106 Background: Pivotal to personalized therapy is accurate pre-treatment patient selection based on predictive biomarkers. We developed a radiomic signature model to predict pathological complete response (pCR) following neoadjuvant chemo-radiotherapy (NACRT) in esophageal cancers. Methods: We retrospectively identified 68 patients with esophageal cancer, treated with NACRT followed by esophagectomy, with baseline 18F-fluorodeoxyglucose Positron Emission Tomography (PET) and computed tomography (CT) scans performed at our institution.

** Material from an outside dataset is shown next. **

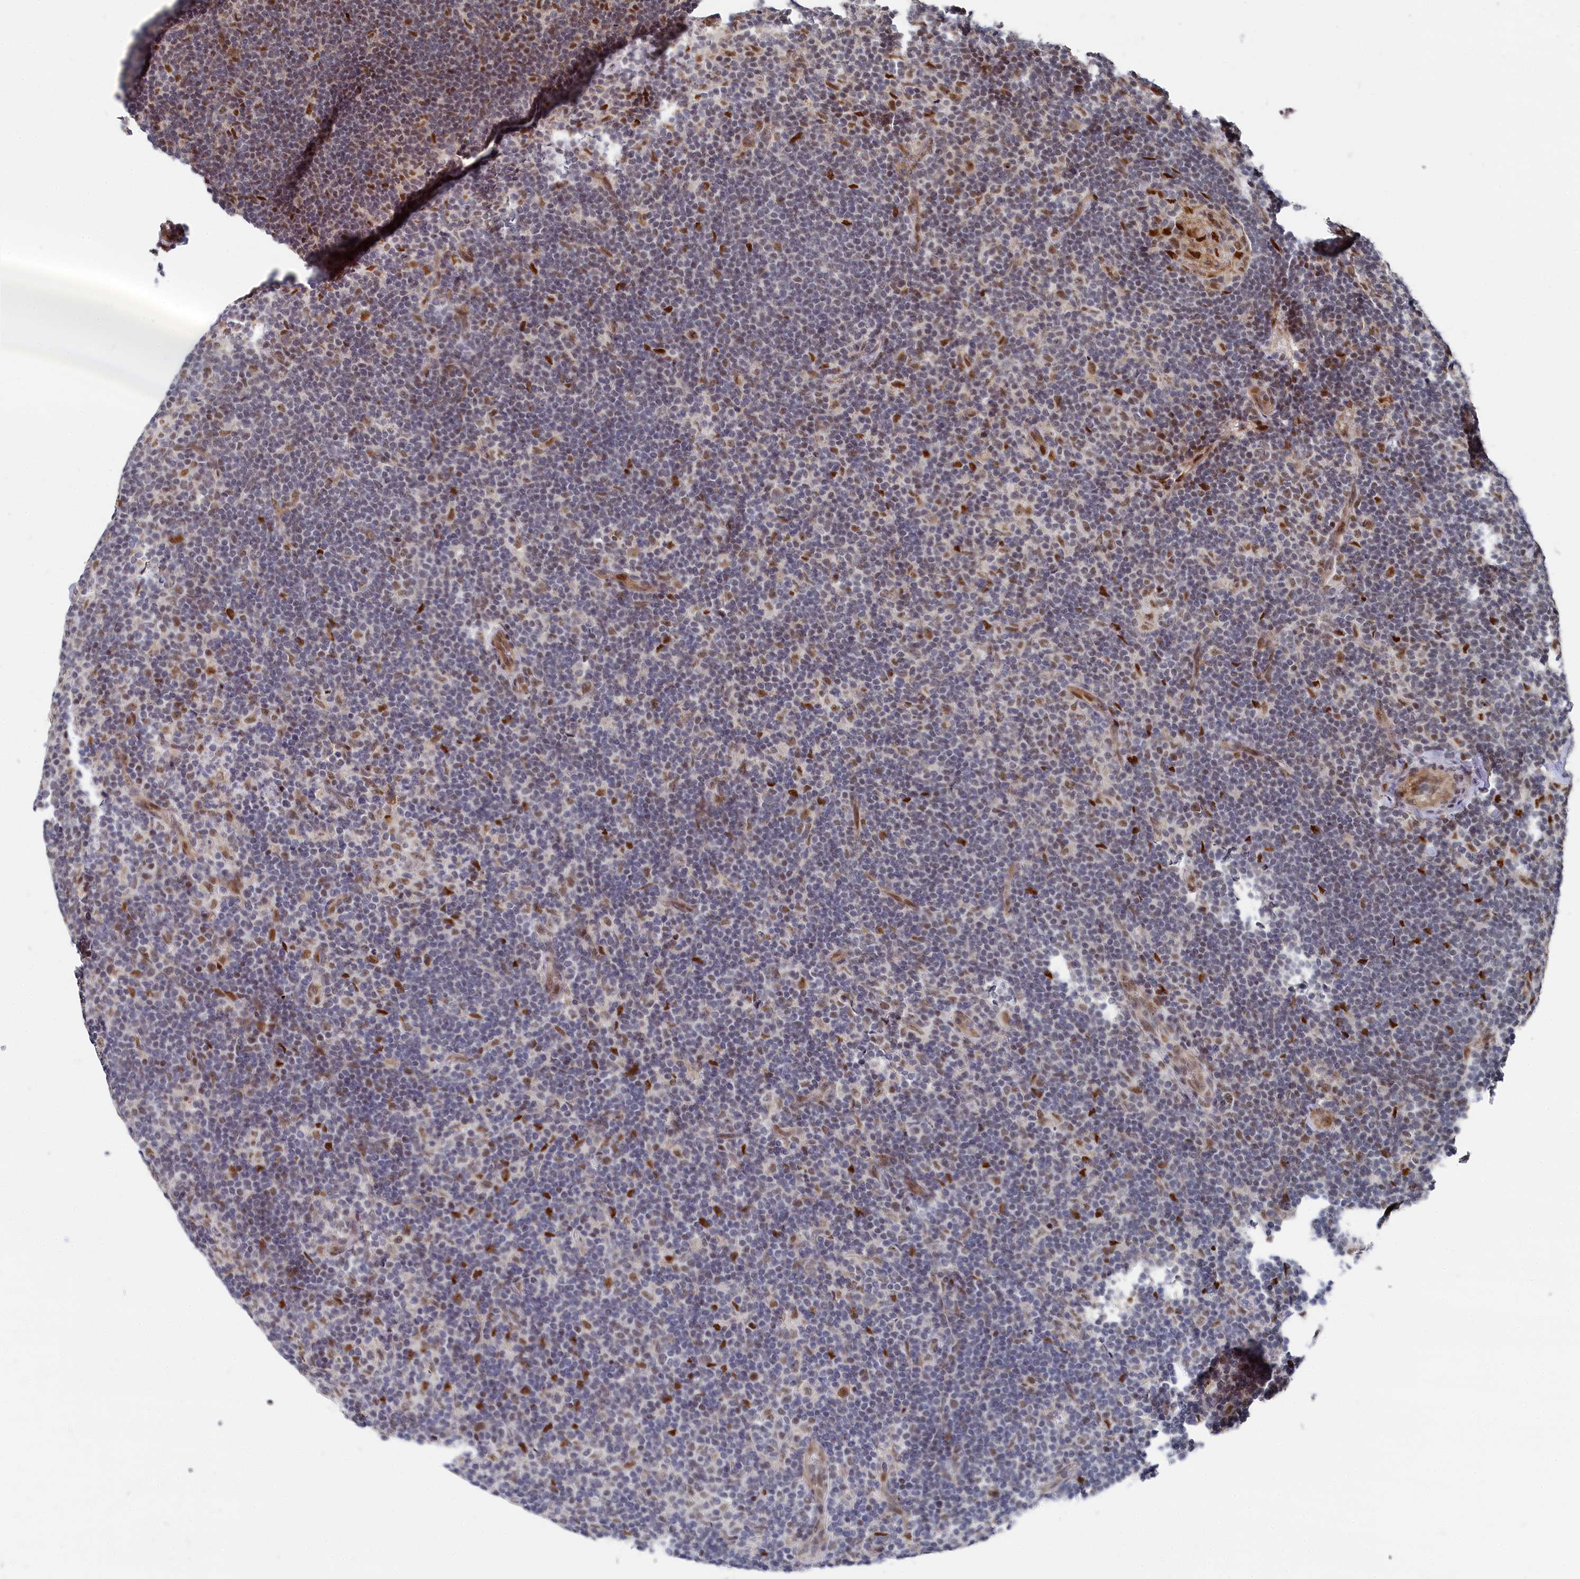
{"staining": {"intensity": "moderate", "quantity": ">75%", "location": "nuclear"}, "tissue": "lymphoma", "cell_type": "Tumor cells", "image_type": "cancer", "snomed": [{"axis": "morphology", "description": "Hodgkin's disease, NOS"}, {"axis": "topography", "description": "Lymph node"}], "caption": "A brown stain labels moderate nuclear positivity of a protein in human lymphoma tumor cells.", "gene": "BUB3", "patient": {"sex": "female", "age": 57}}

In-house data-characterization algorithm was used to extract 3D radiomics features from the segmented primary disease. Prediction models were constructed and internally validated (2/3rd training, 1/3rd validation) using machine learning software. Cox regression hazard used to assess association with relapse free survival (RFS). Results: pCR was observed in 34 (50%) patients. A total of 126 features were extracted individually from PET and CT scans. On univariate analysis, 16 PET and 14 CT features were found to independently predict pCR. Three separate predictive models were built for CT, PET and combined CT+PET. Individually, both CT and PET had a good predictive power with AUC 0.74 and 0.730, respectively. Combined CT+PET radiomic features resulted in a significant improvement of predicting power, with AUC 0.856. Good discrimination (82.6%) was observed in validation dataset. Final model was: 13.439-34.632(CT-eccentricity)-2.469(CT-LRLGE)+10.626(CT-Gnorm_HIE)-2.094(CT-SD_Lac2)-19.337(CT-FD_SD)-0.344(PET-Contrast), where eccentricity is shape feature, LRLGE a gray level run length feature, Gnorm_HIE gray-level size zone feature, SD_Lac2 a fractal dimension feature. Stratifying patients with low vs. high radiomic signature score predicted RFS: median RFS 80.1 vs. 40.1 months; and 2-year RFS 77.4% vs. 52.6% [Hazard Ratio: 2.24, 95% CI 1.01-5.58], respectively. Conclusions: The developed radiomics signature models were highly predictive of pCR following NACRT. Further validation in larger data sets is needed to determine whether the model can predict clinical outcomes.